The Hajj has been performed by Muslims every year for the past 14 centuries. In earlier times, the Hajj was literally the journey of a lifetime, a dream for which a person spent an entire lifetime saving up the funds. The trip itself was an arduous and difficult one, often taking months or even years on horseback or on foot, through mountain terrain and desert. Gangs of bandits often attacked the routes to Mecca to extort money from the pilgrims.
"And proclaim the Pilgrimage among men.
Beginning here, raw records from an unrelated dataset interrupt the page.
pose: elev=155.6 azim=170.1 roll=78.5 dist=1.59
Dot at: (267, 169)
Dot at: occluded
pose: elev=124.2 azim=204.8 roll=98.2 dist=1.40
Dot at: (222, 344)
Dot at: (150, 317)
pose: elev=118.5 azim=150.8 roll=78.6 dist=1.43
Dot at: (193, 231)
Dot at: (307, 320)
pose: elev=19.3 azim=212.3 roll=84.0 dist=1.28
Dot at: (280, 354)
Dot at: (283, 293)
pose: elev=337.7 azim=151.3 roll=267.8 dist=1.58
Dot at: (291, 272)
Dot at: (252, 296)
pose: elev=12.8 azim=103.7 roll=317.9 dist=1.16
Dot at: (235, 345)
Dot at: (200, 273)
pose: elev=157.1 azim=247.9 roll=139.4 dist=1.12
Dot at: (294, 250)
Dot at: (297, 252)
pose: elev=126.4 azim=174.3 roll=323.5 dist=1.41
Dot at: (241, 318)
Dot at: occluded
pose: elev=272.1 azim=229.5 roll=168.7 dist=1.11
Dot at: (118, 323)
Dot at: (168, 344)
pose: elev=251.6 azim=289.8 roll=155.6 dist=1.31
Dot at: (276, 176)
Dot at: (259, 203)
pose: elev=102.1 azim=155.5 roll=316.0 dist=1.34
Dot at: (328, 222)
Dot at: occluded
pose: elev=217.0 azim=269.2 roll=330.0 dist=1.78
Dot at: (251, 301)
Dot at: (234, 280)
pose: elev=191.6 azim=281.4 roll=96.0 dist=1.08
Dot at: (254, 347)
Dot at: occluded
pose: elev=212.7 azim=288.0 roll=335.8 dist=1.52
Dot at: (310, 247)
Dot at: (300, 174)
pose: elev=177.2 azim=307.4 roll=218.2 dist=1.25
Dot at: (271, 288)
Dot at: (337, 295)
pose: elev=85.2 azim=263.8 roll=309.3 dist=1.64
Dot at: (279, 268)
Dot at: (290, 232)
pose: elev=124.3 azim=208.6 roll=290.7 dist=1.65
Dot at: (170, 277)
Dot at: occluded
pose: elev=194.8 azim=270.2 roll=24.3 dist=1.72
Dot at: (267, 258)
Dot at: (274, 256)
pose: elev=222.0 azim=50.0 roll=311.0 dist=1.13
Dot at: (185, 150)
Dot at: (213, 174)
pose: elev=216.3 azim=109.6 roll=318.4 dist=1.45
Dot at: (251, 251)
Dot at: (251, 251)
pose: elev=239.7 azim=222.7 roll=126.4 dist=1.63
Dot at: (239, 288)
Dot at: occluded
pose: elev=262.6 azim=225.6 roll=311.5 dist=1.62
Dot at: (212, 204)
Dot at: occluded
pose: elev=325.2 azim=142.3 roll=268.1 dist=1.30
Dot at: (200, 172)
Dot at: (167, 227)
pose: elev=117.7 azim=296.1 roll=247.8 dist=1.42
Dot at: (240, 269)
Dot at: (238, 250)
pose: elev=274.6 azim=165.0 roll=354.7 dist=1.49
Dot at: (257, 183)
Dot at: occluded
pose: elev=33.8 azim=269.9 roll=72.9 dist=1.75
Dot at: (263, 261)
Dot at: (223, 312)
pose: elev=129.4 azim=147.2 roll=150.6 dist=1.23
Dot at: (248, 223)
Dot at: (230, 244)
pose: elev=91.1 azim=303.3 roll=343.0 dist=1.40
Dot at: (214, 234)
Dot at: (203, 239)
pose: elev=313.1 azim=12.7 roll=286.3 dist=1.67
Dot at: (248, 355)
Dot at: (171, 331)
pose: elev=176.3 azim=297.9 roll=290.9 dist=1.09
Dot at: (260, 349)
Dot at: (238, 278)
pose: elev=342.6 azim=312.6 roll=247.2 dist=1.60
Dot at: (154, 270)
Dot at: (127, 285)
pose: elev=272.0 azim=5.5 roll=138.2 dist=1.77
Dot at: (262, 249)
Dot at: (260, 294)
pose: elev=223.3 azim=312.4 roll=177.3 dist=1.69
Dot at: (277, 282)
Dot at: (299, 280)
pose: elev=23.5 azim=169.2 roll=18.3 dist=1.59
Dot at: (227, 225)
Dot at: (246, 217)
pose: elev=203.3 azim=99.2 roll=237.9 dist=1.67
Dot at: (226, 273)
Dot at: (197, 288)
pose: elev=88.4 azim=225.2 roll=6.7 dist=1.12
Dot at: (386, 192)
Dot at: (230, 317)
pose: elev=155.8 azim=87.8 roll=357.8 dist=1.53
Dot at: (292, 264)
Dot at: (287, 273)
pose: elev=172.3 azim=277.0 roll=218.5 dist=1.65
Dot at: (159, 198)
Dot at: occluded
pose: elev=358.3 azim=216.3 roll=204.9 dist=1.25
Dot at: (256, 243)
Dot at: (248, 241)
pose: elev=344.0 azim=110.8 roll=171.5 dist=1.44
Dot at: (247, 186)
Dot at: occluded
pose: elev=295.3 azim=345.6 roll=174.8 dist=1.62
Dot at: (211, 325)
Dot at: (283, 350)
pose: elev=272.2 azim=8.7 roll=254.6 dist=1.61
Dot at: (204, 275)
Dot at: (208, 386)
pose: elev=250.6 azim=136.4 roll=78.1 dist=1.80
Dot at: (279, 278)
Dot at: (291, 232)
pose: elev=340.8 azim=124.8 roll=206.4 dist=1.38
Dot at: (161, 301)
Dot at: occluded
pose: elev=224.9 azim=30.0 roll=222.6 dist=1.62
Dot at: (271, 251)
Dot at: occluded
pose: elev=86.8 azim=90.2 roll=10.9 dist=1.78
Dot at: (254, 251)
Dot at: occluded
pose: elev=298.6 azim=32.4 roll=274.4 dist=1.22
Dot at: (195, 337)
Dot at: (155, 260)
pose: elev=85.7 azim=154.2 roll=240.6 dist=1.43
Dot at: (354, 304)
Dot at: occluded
They will come to thee on foot and (mounted) on every kind of camel, lean on account of journeys through deep and distant mountain highways..." (Qur'an 22:27)
According to the Saudi Press Agency, as recently as 1950 the number of pilgrims during Hajj was less than 100,000. That number doubled by 1955, and in 1972 it had reached 645,000.
In 1983, the number of pilgrims coming from abroad exceeded one million for the first time. Due to the rapidly increasing numbers, in 1988 the Organization of Islamic Conference (OIC) passed a resolution to specify a pilgrims' quota for each country according to its population.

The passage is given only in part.